🤖 AI Summary
This study addresses the challenge of detecting synthetic political narratives generated by large language models and coordinately disseminated across social media platforms. To this end, it proposes a multidimensional Synthetic Narrative Coordination (SNC) scoring framework that integrates four coordination signals: lexical diversity (measured by MATTR), temporal burstiness, rhetorical repetition (quantified via Jaccard overlap), and semantic homogenization. By combining these complementary indicators, the framework overcomes the limitations of single-metric approaches, enhancing both robustness and interpretability in detection. Experimental evaluation on a dataset of 350,000 cross-platform posts reveals that IntelSlava consistently achieves the highest SNC scores (ranging from 0.45 to 0.60) across most event windows, whereas Rybar exhibits weaker coordination signals due to linguistic heterogeneity. These findings underscore the necessity and efficacy of multidimensional assessment in identifying coordinated manipulation campaigns.
📝 Abstract
The proliferation of large language models has introduced a new paradigm of synthetic political communication in which narratives may be generated, semantically coordinated, and strategically disseminated across platforms at scale. We present a cross-platform framework for detecting synthetic political narratives using four coordination signals -- lexical diversity D(C), temporal burstiness B(C), rhetorical repetition R(C), and semantic homogenization H(C) -- combined into a Synthetic Narrative Coordination Score SNC(C).

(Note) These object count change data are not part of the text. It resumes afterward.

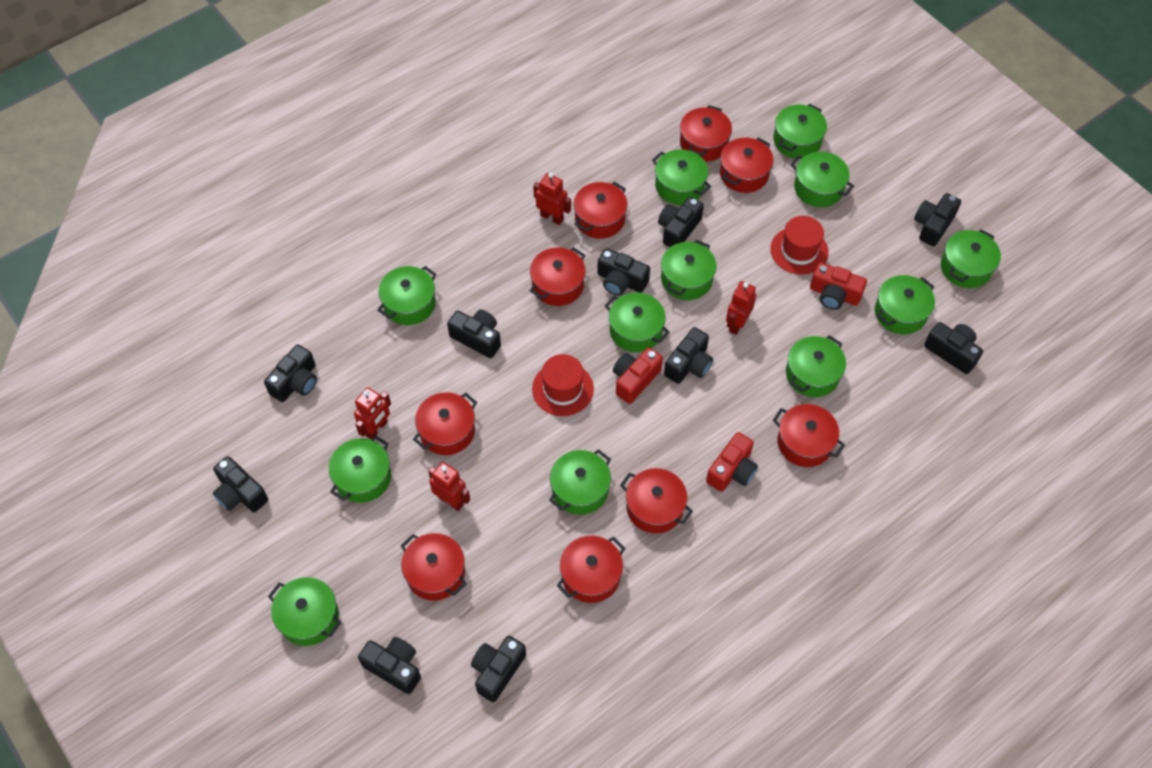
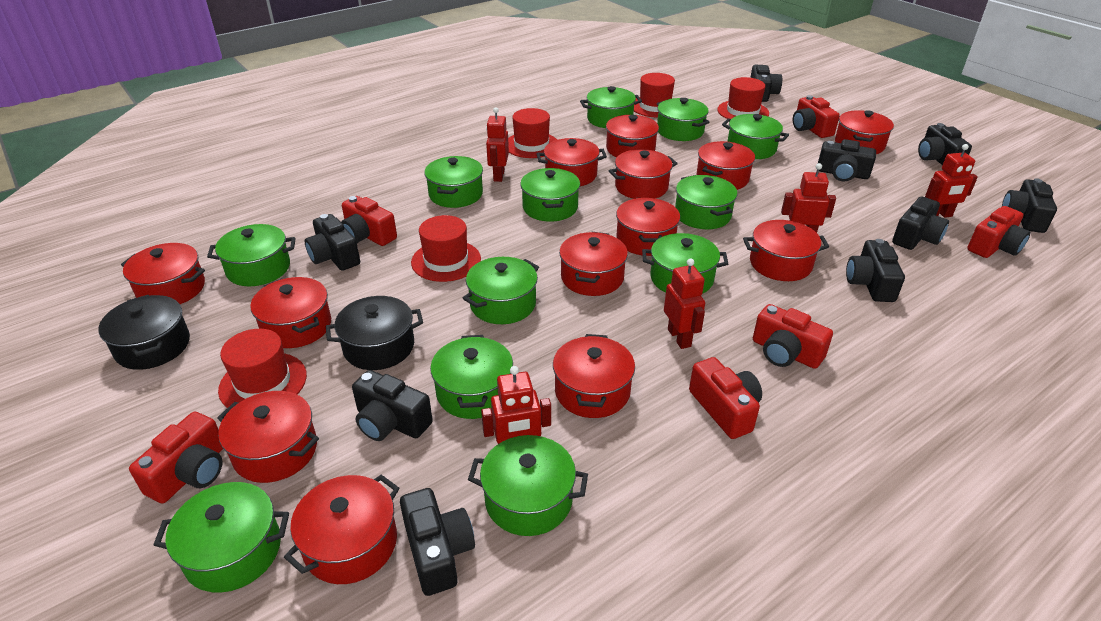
black camera: [213,456,268,512] [264,345,317,402] [358,637,421,694] [447,310,501,358] [471,636,526,702] [597,248,650,296] [658,197,704,247] [664,327,713,384] [914,193,961,247] [924,322,983,374] = 10 -> [305,214,360,271] [352,370,433,441] [400,488,475,596] [750,65,782,102] [818,139,876,182] [846,239,905,302] [892,197,949,250] [918,123,972,165] [1002,178,1057,233] = 9
black pot: none = 0 -> [98,295,190,370] [326,296,423,370] = 2
red camera: [613,347,663,404] [706,432,758,492] [810,262,867,310] = 3 -> [129,412,223,503] [341,196,397,246] [689,357,762,439] [753,304,833,369] [793,95,840,138] [967,206,1031,258] = 6
red hat: [532,354,594,416] [770,216,829,275] = 2 -> [218,329,307,408] [411,215,481,282] [508,108,557,158] [634,73,675,118] [717,77,769,119] = 5
red pot: [400,533,467,600] [413,392,477,455] [530,247,586,306] [557,536,626,603] [574,182,628,239] [620,468,693,533] [680,105,732,162] [720,137,774,193] [773,404,845,467] = 9 -> [121,243,205,304] [217,391,319,483] [250,277,331,348] [284,475,400,584] [537,138,607,186] [553,334,635,418] [559,232,628,296] [606,115,659,157] [609,149,678,199] [616,198,680,256] [697,141,755,190] [743,220,829,281] [835,110,894,154] = 13
red robot: [354,387,391,439] [428,462,470,511] [533,173,571,225] [726,281,756,335] = 4 -> [481,366,551,444] [486,107,509,182] [664,258,705,349] [781,163,836,233] [925,144,978,218] = 5

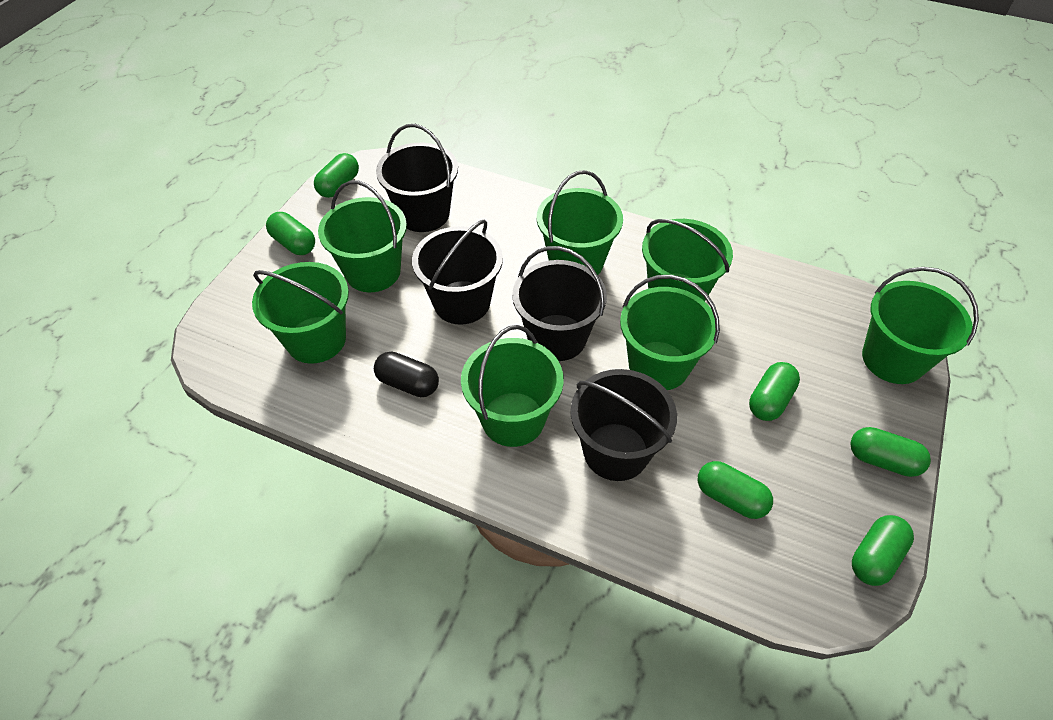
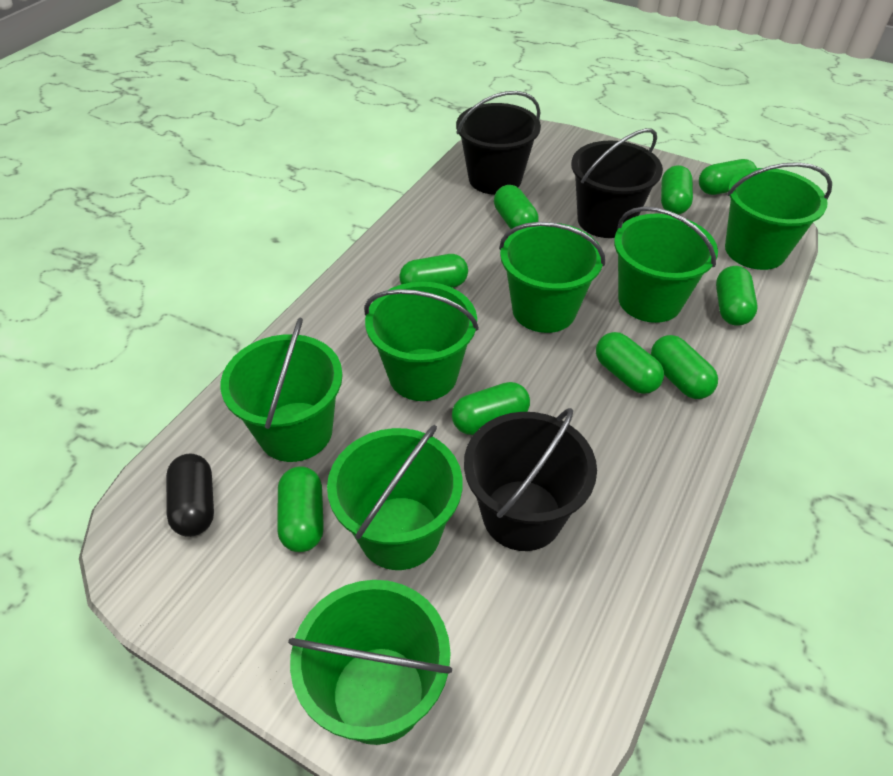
black bucket: [376,124,458,232] [412,220,503,325] [512,246,607,361] [570,369,677,481] = 4 -> [456,91,541,195] [464,408,597,551] [571,128,663,238] = 3
green capsule: [266,212,315,255] [314,153,359,198] [698,461,773,519] [749,362,800,421] [850,427,931,477] [852,515,914,586] = 6 -> [277,466,324,552] [399,254,468,288] [452,382,530,435] [494,185,539,229] [596,332,664,394] [651,335,718,399] [661,165,693,215] [699,159,757,195] [716,266,758,326] = 9

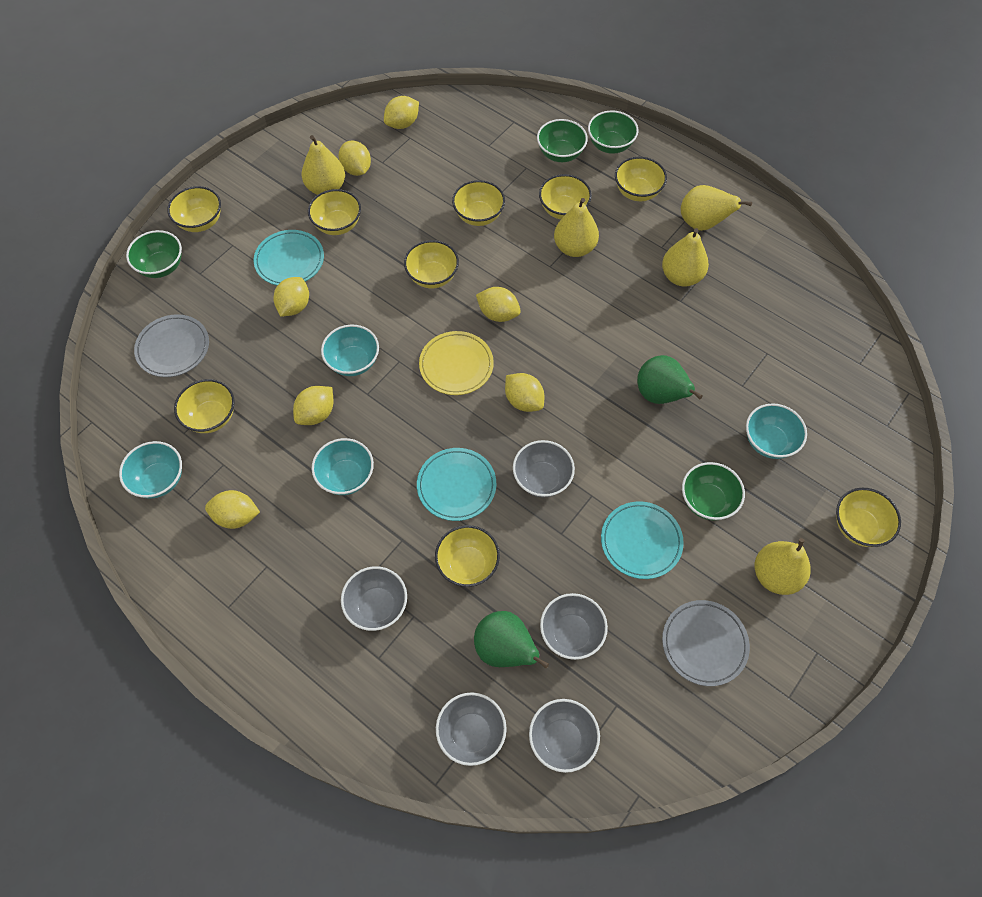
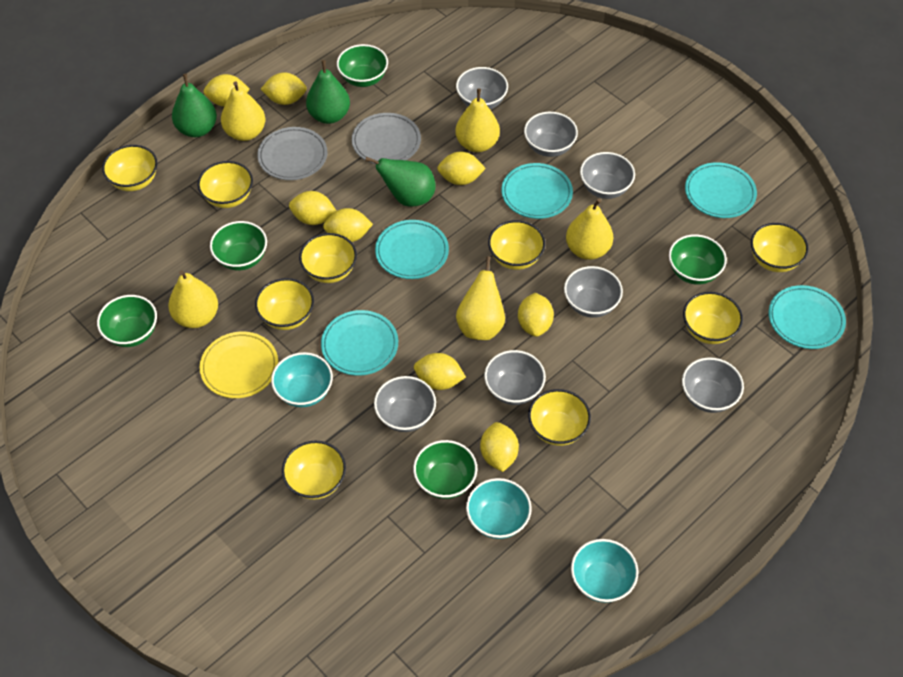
green bowl: [126,230,182,278] [537,119,588,162] [588,110,638,154] [682,462,745,521] = 4 -> [97,295,157,347] [210,221,267,271] [337,44,388,87] [413,440,477,499] [669,234,727,285] = 5
green pear: [474,611,549,668] [637,355,703,404] = 2 -> [172,74,217,137] [306,60,350,124] [365,157,436,207] = 3
grey bowl: [341,566,407,631] [436,692,507,766] [513,440,575,498] [529,699,600,773] [540,593,608,660] = 5 -> [374,376,436,432] [456,67,508,109] [484,350,546,405] [524,112,578,157] [564,266,623,318] [580,152,635,199] [682,357,744,413] = 7
turquoise bowl: [119,441,182,499] [312,438,374,495] [321,325,379,376] [746,403,807,459] = 4 -> [271,352,333,407] [466,478,532,539] [571,539,638,603] = 3
turquoise plate: [254,230,324,286] [417,448,496,521] [601,501,684,579] = 3 -> [321,310,398,376] [375,220,449,279] [502,163,573,219] [685,162,757,218] [769,285,846,349] = 5
yellow lemon: [205,490,260,529] [273,277,309,317] [293,386,334,425] [339,141,371,176] [384,96,419,129] [476,287,521,322] [505,373,544,412] = 7 -> [203,74,250,106] [261,72,307,105] [289,191,336,225] [323,208,373,242] [414,353,466,390] [437,152,486,185] [480,422,519,472] [518,293,554,337] = 8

We apply the framework to a corpus of 353,223 records spanning six geopolitical event windows collected from six Telegram channels and nine Reddit communities (2023--2026). Results show that IntelSlava exhibits the lowest lexical diversity (MATTR 0.52--0.54), the highest burstiness (B=+0.48 to +0.73), and the highest rhetorical overlap with peer channels (Jaccard 0.12), ranking first in the composite SNC(C) on four of six event windows (SNC 0.45--0.60). Rybar ranks last on all windows despite its high semantic homogenization, because its Russian-language output yields high lexical diversity and near-zero rhetorical Jaccard with English-language channels -- demonstrating that no single indicator is sufficient for coordination detection. Multi-dimensional SNC(C) scoring provides a more robust and interpretable signal than any individual metric.